HARPAGON __ Un peu de patience. Ne vous alarmez point. Je sais ce qu'il faut à tous deux, et vous n'aurez ni l'un ni l'autre aucun lieu de vous plaindre de tout ce que je prétends faire. Et, pour commencer par un bout, avez-vous vu, dites-moi, une jeune personne appelée Mariane, qui ne loge pas loin d'ici ?
CLEANTE __ Oui, mon père.
HARPAGON, à Elise __ Et vous ?
ELISE __ J'en ai ouï parler.
HARPAGON __ Comment, mon fils, trouvez-vous cette fille ?
CLEANTE __ Une fort charmante personne.
HARPAGON __ Sa physionomie ?
CLEANTE __ Tout honnête et pleine d'esprit.
HARPAGON __ Son air et sa manière ?
CLEANTE __ Admirables, sans doute.
HARPAGON __ Ne croyez-vous pas qu'une fille comme cela mériterait assez que l'on songeât à elle ?
CLEANTE __ Oui, mon père.
HARPAGON __ Que ce serait un parti souhaitable ?
CLEANTE __ Très souhaitable.
HARPAGON __ Qu'elle a toute la mine de faire un bon ménage ?
CLEANTE __ Sans doute.
HARPAGON __ Et qu'un mari aurait satisfaction avec elle ?
CLEANTE __ Assurément.
HARPAGON __ Il y a une petite difficulté : c'est que j'ai peur qu'il n'y ait pas avec elle tout le bien qu'on pourrait prétendre.
CLEANTE __ Ah ! mon père, le bien n'est pas considérable lorsqu'il est question d'épouser une honnête personne.
HARPAGON __ Pardonnez-moi, pardonnez-moi ! Mais ce qu'il y a à dire, c'est que, si l'on n'y trouve pas tout le bien qu'on souhaite, on peut tâcher de regagner cela sur autre chose.
CLEANTE __ Cela s'entend.
HARPAGON __ Enfin je suis bien aise de vous voir dans mes sentiments, car son maintien honnête et sa douceur m'ont gagné l'âme et je suis résolu de l'épouser, pourvu que j'y trouve quelque bien.
CLEANTE __ Euh ?
HARPAGON __ Comment ?
CLEANTE __ Vous êtes résolu, dites-vous...

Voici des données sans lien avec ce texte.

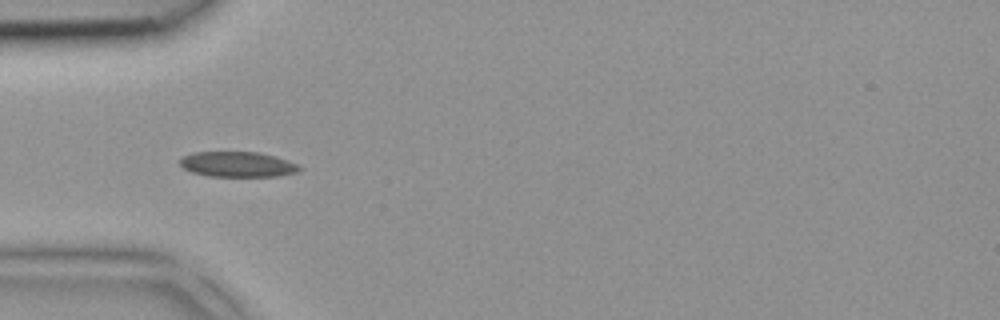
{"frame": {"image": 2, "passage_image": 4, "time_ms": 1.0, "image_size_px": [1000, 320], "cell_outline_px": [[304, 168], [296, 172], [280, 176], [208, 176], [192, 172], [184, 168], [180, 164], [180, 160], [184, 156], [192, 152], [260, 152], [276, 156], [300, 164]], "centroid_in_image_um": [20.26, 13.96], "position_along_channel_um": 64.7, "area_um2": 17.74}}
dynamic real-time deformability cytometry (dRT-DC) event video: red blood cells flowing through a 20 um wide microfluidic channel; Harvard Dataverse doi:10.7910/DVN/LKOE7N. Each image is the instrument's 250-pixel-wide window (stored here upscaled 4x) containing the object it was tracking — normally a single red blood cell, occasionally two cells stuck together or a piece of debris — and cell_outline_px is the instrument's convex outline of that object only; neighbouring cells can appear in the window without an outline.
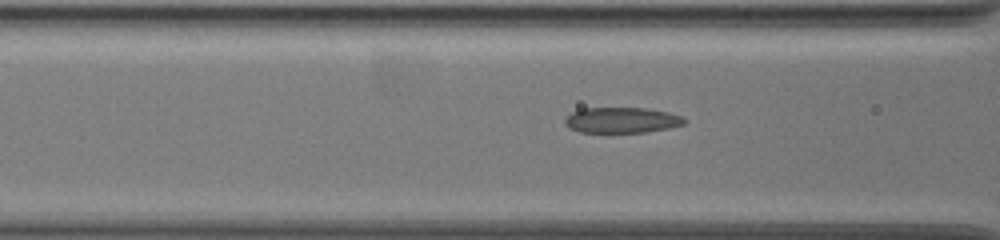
{"species": "common noctule bat (a hibernating species)", "species_latin": "Nyctalus noctula", "temperature_condition": "warm", "stored_images_in_passage": 37, "camera_frame_rate_fps": 3000, "um_per_image_px": 0.085, "animal": {"sex": "female", "body_mass_g": 19.5, "forearm_length_mm": 54.1}, "frame": {"image": 1, "passage_image": 7, "time_ms": 2.0, "image_size_px": [1000, 240], "cell_outline_px": [[684, 124], [668, 128], [644, 132], [580, 132], [564, 124], [564, 120], [572, 112], [584, 108], [644, 108], [668, 112], [680, 116], [684, 120]], "centroid_in_image_um": [52.82, 10.21], "position_along_channel_um": 113.8, "area_um2": 17.51}}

HARPAGON __ D'épouser Mariane.
CLEANTE __ Qui ? Vous, vous ?
HARPAGON __ Oui, moi, moi, moi ! Que veut dire cela ?
CLEANTE __ Il m'a pris tout à coup un éblouissement, et je me retire d'ici.

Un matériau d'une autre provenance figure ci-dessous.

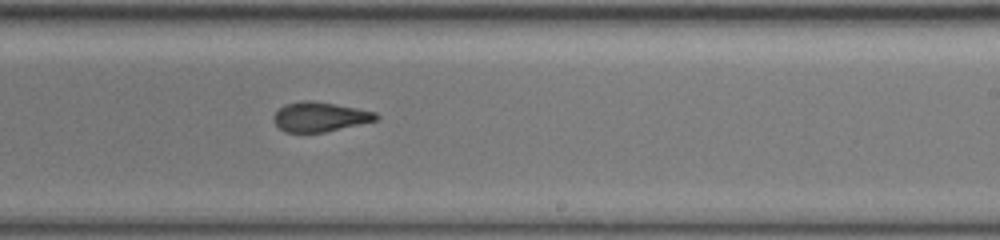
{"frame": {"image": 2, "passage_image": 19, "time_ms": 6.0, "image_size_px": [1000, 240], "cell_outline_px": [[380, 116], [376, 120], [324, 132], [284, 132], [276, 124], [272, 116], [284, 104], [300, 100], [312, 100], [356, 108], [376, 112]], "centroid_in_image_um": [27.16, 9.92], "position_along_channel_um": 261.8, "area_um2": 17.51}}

HARPAGON __ Cela ne sera rien. Allez vite boire dans la cuisine un grand verre d'eau claire. Voilà de mes damoiseaux flouets qui n'ont non plus de vigueur que des poules ! C'est là, ma fille, ce que j'ai résolu pour moi. Quant à ton frère, je lui destiné une certaine veuve dont ce matin on m'est venu parler ; et, pour toi, je te donne au seigneur Anselme.

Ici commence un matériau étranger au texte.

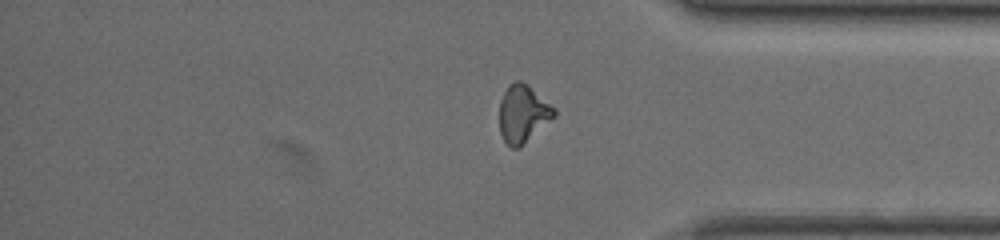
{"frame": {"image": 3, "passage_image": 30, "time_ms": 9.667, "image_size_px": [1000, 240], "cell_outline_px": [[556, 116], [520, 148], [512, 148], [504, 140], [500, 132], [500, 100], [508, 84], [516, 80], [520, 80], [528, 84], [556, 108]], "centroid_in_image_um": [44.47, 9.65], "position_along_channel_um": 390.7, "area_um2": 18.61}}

ELISE __ Au seigneur Anselme ?
HARPAGON __ Oui, Un homme mûr, prudent et sage, qui n'a pas plus de cinquante ans, et dont on vante les grands biens.
ELISE, faisant une révérence __ Je ne veux point me marier, mon père, s'il vous plaît.
HARPAGON, contrefaisant sa révérence __ Et moi, ma petite fille, ma mie, je veux que vous vous mariiez, s'il vous plaît.
ELISE __ Je vous demande pardon, mon père.
HARPAGON __ Je vous demande pardon, ma fille.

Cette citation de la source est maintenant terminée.